▶ **ASSIGNMENT**: Only a number is expected here: the count of lines in the data that contain "Type".
○ ○ ○ ○
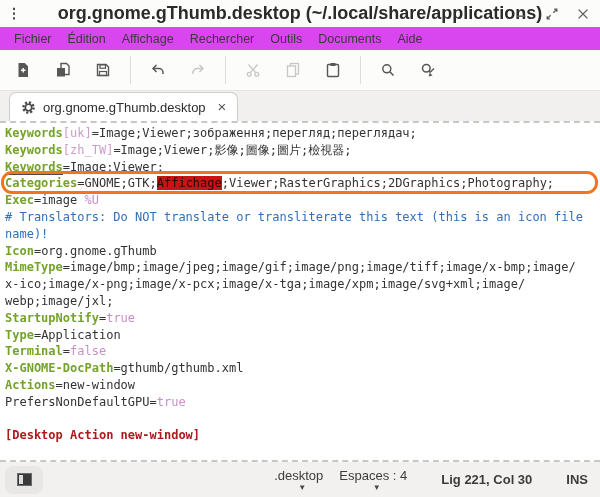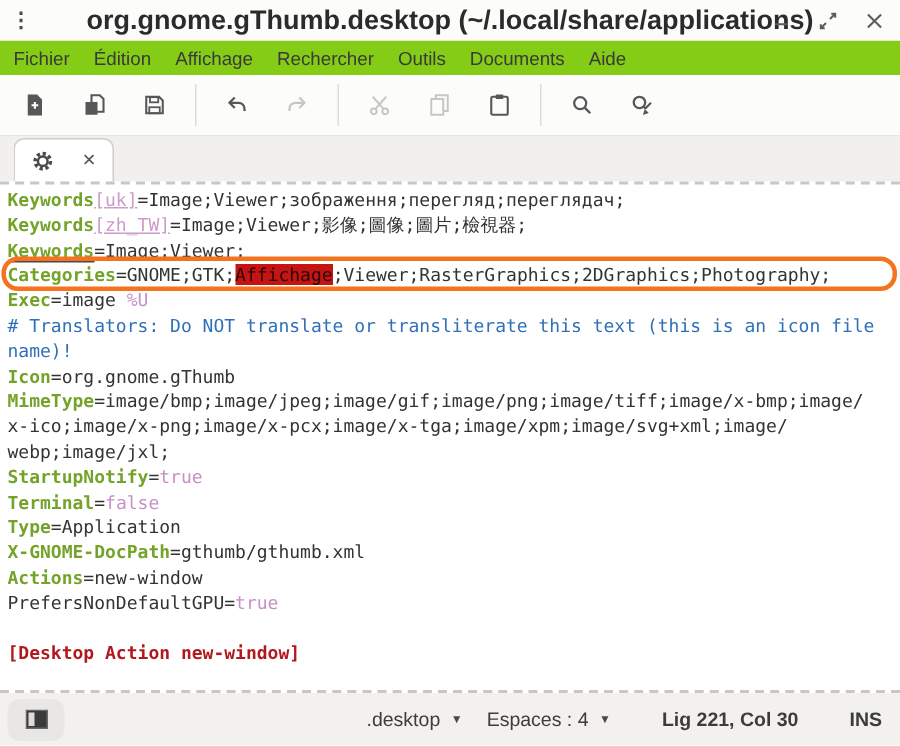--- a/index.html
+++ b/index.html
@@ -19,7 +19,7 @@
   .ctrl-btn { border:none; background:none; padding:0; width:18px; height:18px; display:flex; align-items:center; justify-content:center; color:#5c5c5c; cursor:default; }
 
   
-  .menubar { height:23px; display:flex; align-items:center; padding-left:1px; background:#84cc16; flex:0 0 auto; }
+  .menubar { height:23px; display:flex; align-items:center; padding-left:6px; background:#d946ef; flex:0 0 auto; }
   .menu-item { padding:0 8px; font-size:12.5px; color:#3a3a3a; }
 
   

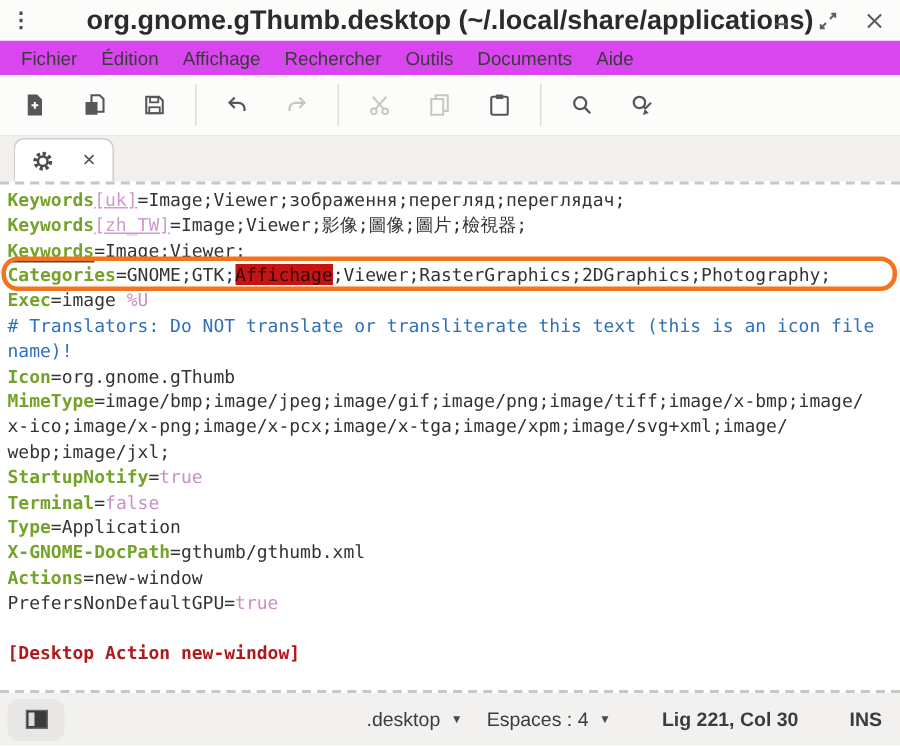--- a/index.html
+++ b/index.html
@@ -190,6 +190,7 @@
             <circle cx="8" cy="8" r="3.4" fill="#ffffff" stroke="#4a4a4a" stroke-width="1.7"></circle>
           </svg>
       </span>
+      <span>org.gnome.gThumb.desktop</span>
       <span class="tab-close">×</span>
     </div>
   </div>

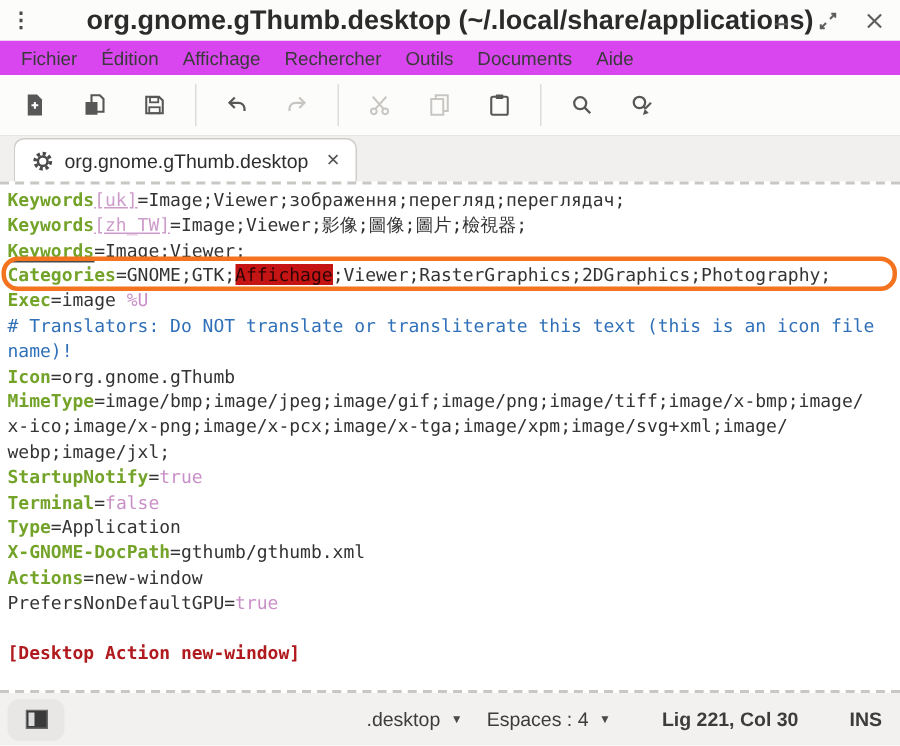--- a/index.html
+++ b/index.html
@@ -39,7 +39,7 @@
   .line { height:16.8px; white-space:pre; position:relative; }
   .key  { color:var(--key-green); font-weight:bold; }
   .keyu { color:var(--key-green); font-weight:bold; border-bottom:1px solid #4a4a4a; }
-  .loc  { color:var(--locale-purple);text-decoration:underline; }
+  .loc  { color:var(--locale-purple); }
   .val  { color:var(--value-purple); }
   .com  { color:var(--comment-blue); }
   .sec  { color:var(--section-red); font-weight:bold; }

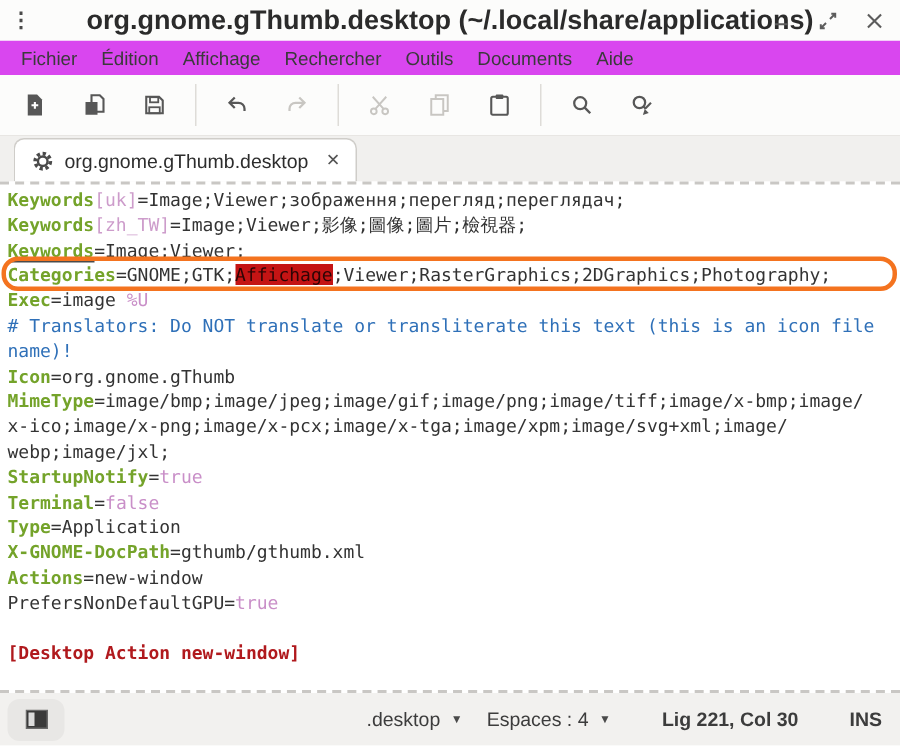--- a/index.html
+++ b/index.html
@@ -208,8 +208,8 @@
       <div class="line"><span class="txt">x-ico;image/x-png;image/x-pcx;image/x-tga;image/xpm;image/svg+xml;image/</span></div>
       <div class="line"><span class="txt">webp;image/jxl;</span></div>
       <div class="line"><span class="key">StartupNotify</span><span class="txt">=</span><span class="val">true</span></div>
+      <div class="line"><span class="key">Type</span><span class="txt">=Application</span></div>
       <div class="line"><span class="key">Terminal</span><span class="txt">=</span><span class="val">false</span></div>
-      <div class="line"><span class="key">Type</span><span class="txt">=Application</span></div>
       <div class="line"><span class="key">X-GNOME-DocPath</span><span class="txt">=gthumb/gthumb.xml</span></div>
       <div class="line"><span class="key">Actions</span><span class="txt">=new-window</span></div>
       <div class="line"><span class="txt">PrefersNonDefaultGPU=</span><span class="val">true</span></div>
○ ○ ○ ○
▶ **OUTPUT OF THE TASK**: 2